Zero-day in Fiat Chrysler feature allows remote control of vehicles by Robert Abel.
From the post:
Fiat Chrysler owners should update their vehicles’ software after a pair of security researchers were able to exploit a zero-day vulnerability to remotely control the vehicle’s the engine, transmission, wheels and brakes among other systems.
Chris Valasek, director of vehicle security at IOActive, and security researcher Charlie Miller, a member of the company’s advisory board, said the vulnerability was found in late 2013 to 2015 models that have the Uconnect feature, according to Wired.
Anyone who knows who knows the car’s IP address may gain access to a vulnerable vehicle through its cellular connection. Attackers can then target a chip in the vehicle’s entertainment hardware unit to rewrite its firmware to send commands to internal computer networks controlling physical components.
…
If that sounds bad, you really need to read the Wired article Hackers Remotely Kill a Jeep on the Highway—With Me in It by Andy Greenberg.
Here’s a paragraph from the Wired article to get you hooked:
Though I hadn’t touched the dashboard, the vents in the Jeep Cherokee started blasting cold air at the maximum setting, chilling the sweat on my back through the in-seat climate control system.
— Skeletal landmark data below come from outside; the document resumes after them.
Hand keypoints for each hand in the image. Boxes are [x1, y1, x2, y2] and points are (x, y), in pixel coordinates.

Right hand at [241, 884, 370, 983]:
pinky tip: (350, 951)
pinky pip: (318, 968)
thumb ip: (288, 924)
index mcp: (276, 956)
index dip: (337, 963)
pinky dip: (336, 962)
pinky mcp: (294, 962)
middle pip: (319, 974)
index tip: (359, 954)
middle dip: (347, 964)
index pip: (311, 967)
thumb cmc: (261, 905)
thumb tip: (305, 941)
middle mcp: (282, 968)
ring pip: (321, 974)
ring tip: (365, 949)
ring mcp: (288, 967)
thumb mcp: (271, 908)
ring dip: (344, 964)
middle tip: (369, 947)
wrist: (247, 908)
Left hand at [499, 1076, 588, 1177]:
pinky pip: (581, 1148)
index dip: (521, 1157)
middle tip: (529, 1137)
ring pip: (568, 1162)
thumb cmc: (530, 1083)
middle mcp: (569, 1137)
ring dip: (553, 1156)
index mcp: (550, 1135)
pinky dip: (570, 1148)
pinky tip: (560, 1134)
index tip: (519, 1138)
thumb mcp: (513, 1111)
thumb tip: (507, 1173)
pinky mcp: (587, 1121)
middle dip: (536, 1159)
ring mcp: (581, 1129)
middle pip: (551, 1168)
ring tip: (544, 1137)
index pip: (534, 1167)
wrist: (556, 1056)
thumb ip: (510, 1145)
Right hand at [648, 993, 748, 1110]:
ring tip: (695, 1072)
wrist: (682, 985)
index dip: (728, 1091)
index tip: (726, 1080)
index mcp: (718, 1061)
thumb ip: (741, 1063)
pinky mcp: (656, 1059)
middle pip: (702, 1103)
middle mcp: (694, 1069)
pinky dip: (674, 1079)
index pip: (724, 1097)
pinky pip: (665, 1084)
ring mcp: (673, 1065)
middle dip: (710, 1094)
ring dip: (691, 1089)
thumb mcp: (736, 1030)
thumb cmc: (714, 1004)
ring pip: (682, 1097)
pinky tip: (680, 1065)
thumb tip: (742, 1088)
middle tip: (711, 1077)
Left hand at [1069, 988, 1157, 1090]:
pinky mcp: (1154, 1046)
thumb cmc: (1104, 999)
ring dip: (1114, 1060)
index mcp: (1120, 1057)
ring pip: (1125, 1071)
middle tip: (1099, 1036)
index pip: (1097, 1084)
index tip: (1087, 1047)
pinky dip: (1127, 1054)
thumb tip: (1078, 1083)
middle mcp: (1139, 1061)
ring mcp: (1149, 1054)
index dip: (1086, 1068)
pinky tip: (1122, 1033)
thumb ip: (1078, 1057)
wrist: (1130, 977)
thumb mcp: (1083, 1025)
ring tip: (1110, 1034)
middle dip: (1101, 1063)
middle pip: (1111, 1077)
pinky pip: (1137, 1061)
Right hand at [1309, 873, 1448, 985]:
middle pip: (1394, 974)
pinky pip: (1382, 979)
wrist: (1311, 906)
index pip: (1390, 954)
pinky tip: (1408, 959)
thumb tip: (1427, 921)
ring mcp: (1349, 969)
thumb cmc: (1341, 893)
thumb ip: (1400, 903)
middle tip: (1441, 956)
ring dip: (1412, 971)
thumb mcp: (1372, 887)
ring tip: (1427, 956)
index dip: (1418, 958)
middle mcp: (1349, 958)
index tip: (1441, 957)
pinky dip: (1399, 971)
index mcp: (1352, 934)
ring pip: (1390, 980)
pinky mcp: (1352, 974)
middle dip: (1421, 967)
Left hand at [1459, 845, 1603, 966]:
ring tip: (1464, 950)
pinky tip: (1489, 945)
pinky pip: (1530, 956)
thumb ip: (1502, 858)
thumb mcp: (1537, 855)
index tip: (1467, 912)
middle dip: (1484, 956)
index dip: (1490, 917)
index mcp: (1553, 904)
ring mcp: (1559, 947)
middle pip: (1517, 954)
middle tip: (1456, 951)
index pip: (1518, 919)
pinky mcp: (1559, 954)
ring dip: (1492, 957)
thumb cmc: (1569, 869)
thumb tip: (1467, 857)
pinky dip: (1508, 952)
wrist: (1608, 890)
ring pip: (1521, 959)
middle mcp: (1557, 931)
Next the radio switched to the local hip hop station and began blaring Skee-lo at full volume. I spun the control knob left and hit the power button, to no avail. Then the windshield wipers turned on, and wiper fluid blurred the glass.
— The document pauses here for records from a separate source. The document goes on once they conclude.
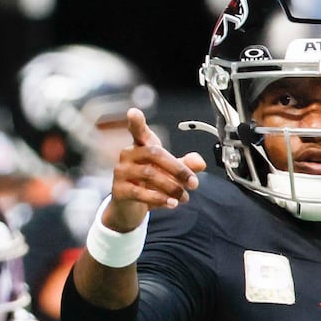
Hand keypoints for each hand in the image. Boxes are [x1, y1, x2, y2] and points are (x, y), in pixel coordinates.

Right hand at [107, 108, 204, 232]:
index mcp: (141, 146)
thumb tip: (200, 163)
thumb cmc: (148, 184)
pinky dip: (160, 199)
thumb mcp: (170, 173)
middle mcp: (129, 155)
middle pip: (153, 153)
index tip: (133, 112)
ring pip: (149, 174)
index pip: (138, 131)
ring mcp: (122, 172)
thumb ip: (186, 165)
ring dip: (172, 187)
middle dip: (177, 168)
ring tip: (184, 197)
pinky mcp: (119, 190)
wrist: (130, 208)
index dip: (136, 122)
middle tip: (193, 182)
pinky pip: (141, 193)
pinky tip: (171, 203)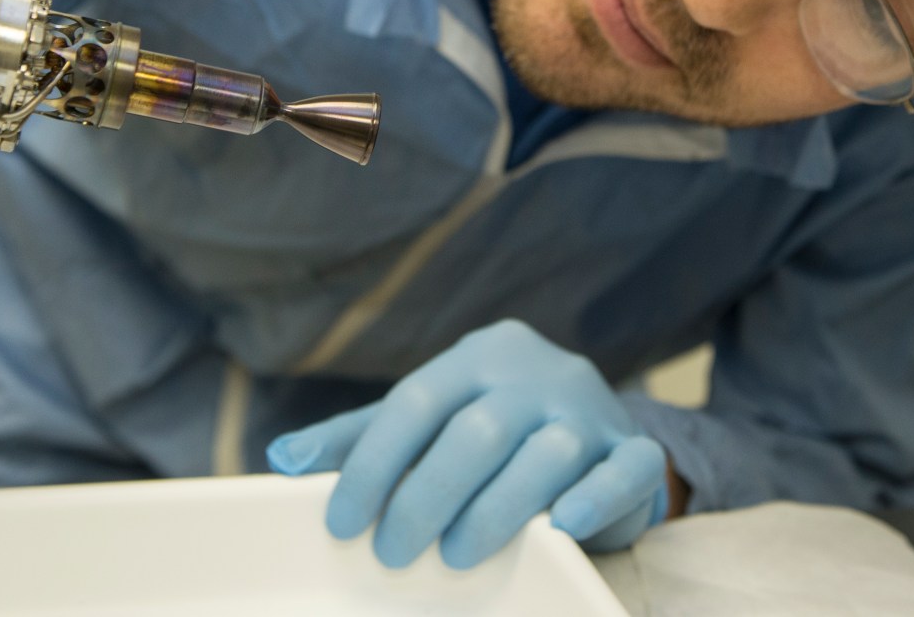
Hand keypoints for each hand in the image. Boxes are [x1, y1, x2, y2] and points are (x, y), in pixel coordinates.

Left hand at [266, 319, 668, 568]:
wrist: (593, 427)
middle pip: (478, 430)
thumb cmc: (491, 430)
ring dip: (496, 509)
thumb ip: (360, 439)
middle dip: (427, 495)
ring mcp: (590, 409)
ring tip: (456, 555)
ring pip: (548, 453)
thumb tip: (281, 460)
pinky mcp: (633, 450)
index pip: (415, 401)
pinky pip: (625, 469)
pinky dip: (594, 501)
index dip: (373, 462)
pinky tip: (561, 528)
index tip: (341, 520)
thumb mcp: (426, 422)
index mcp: (477, 358)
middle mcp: (535, 374)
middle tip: (393, 552)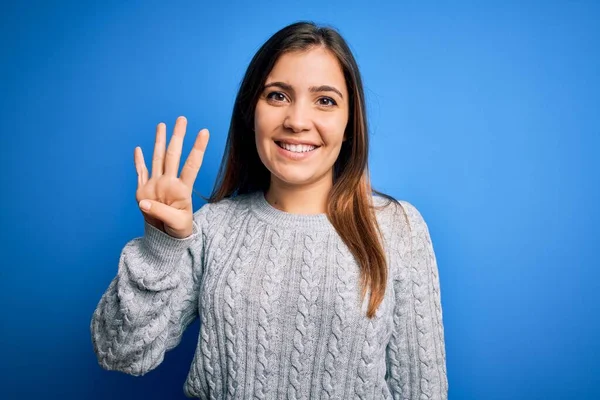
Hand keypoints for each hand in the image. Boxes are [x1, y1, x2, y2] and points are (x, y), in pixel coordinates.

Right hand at [134, 116, 208, 238]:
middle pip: (173, 154)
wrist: (165, 236)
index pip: (191, 164)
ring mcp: (156, 185)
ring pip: (157, 158)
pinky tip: (139, 149)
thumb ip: (161, 213)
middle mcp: (169, 182)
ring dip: (159, 141)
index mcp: (181, 189)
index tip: (204, 132)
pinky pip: (140, 173)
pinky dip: (139, 161)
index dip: (198, 148)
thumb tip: (145, 203)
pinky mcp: (144, 191)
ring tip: (162, 125)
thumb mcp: (176, 223)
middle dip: (177, 136)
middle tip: (182, 119)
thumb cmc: (177, 229)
You won’t be disappointed because the hack continues onto the transmission, brakes, steering (not perfected, yet) and other systems.
Hard to say when this will appear as routine download with a nice GUI. Perhaps with automatic display of prospective targets within visual range.
The upside is a resurgence of interest in classic cars.
Your security status will be reflected in the lack of remotely controllable devices.
For the truly security conscious, secretaries may replace voice dictation systems on vulnerable networks.